Passage provided
*-*-*

There had been an earlier version of 18 lithographs made in 1967 that printer Fernand Mourlot and publisher Louis Broder determined with Miró to have flawed paper; as a result, what had been done for this edition was destroyed. Since the zinc plates had also been erased, Miro completely redrew new images, with the printing and assembly finally finished in 1971.
“I try to apply colors like words that shape poems, like notes that shape music.”
—Joan Mirói
Each lithograph is characterized by Miro’s use of the color black, which often makes up a third of the compositions and are accompanied by abstracted red, green, blue, and yellow forms. While some of the images share similar compositions made of contained forms dictated by black outlines, others in the series diverge from this appearance with more rudimentary and ephemeral mark making, appearing splotchy like the scribbles a child would make with crayons. Here, the artist abolishes the distinctions between calligraphy and spontaneity with his writing which accompanies the images, stylistically coalescing into a baroque design.ii The final few texts become completely deconstructed, with words being reduced to their simplest, most fundamental forms made by the human hand, thus transforming along with Miró’s lizard.

*-*-*

(Collected data)
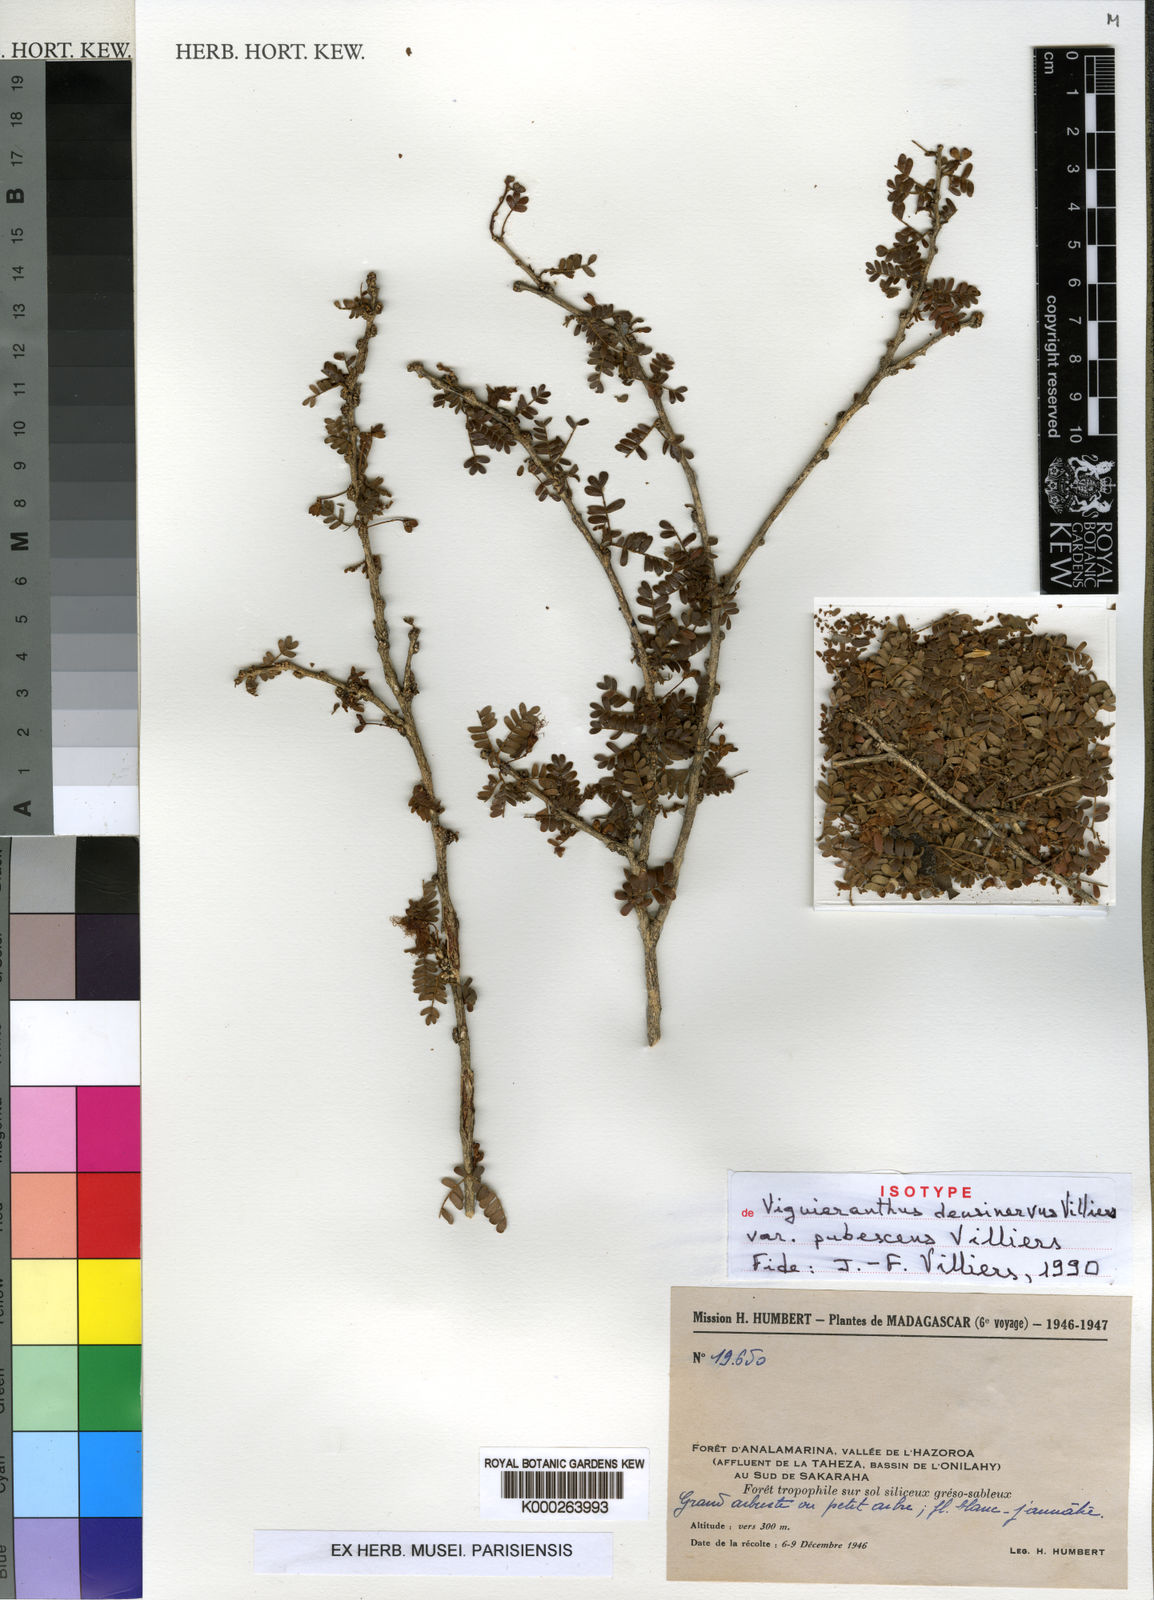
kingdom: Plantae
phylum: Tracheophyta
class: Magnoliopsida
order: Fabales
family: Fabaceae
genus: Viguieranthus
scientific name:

*-*-*

Your instructions
Reproduce the passage about Miró's lithographs from "There had been" up to and including "finished in 1971.".

Answer below
There had been an earlier version of 18 lithographs made in 1967 that printer Fernand Mourlot and publisher Louis Broder determined with Miró to have flawed paper; as a result, what had been done for this edition was destroyed. Since the zinc plates had also been erased, Miro completely redrew new images, with the printing and assembly finally finished in 1971.